▸ OBJECTIF DE L'EXERCICE: Recopiez à l'identique le passage de l'entretien ci-dessous, de « Depuis plus de » jusqu'à « son approche psychosociale. » inclus.

▸ TEXTE FOURNI:
====

Ile Maurice: Sylvie Margueritte - «Les besoins les plus fréquents incluent une stabilité émotionnelle et un soutien familial»

interview

Depuis plus de 20 ans, Sylvie Margueritte oeuvre au sein de l'«Adolescent Non Formal Education Network» (ANFEN), apportant son expertise aux adolescents en difficulté. En tant que travailleuse sociale et coordinatrice à temps partiel pour Caritas, elle intervient principalement dans les régions de Poste-Lafayette, Flacq, Poste-de-Flacq, Belle-Mare, Argy, et les environs. Son travail consiste à accompagner les jeunes, à établir des liens avec leurs familles et à leur offrir un soutien psychosocial essentiel. Dans cette interview, elle nous partage son expérience et revient également sur son approche psychosociale.

Pouvez-vous décrire votre rôle en tant que travailleuse sociale et vos principales responsabilités au quotidien ?

====

▸ DONNÉES FOURNIES:
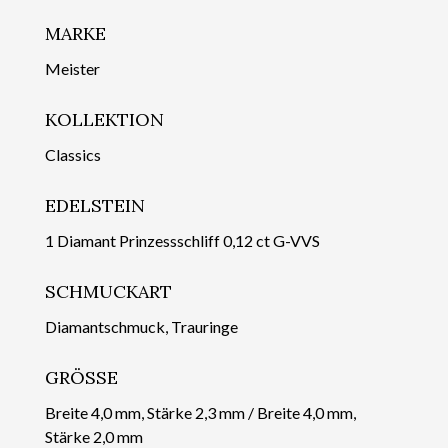
MARKE
Meister
KOLLEKTION
Classics
EDELSTEIN
1 Diamant Prinzessschliff 0,12 ct G-VVS
SCHMUCKART
Diamantschmuck, Trauringe
GRÖSSE
Breite 4,0 mm, Stärke 2,3 mm / Breite 4,0 mm,
Stärke 2,0 mm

====

▸ RÉSULTAT DE L'EXERCICE:
Depuis plus de 20 ans, Sylvie Margueritte oeuvre au sein de l'«Adolescent Non Formal Education Network» (ANFEN), apportant son expertise aux adolescents en difficulté. En tant que travailleuse sociale et coordinatrice à temps partiel pour Caritas, elle intervient principalement dans les régions de Poste-Lafayette, Flacq, Poste-de-Flacq, Belle-Mare, Argy, et les environs. Son travail consiste à accompagner les jeunes, à établir des liens avec leurs familles et à leur offrir un soutien psychosocial essentiel. Dans cette interview, elle nous partage son expérience et revient également sur son approche psychosociale.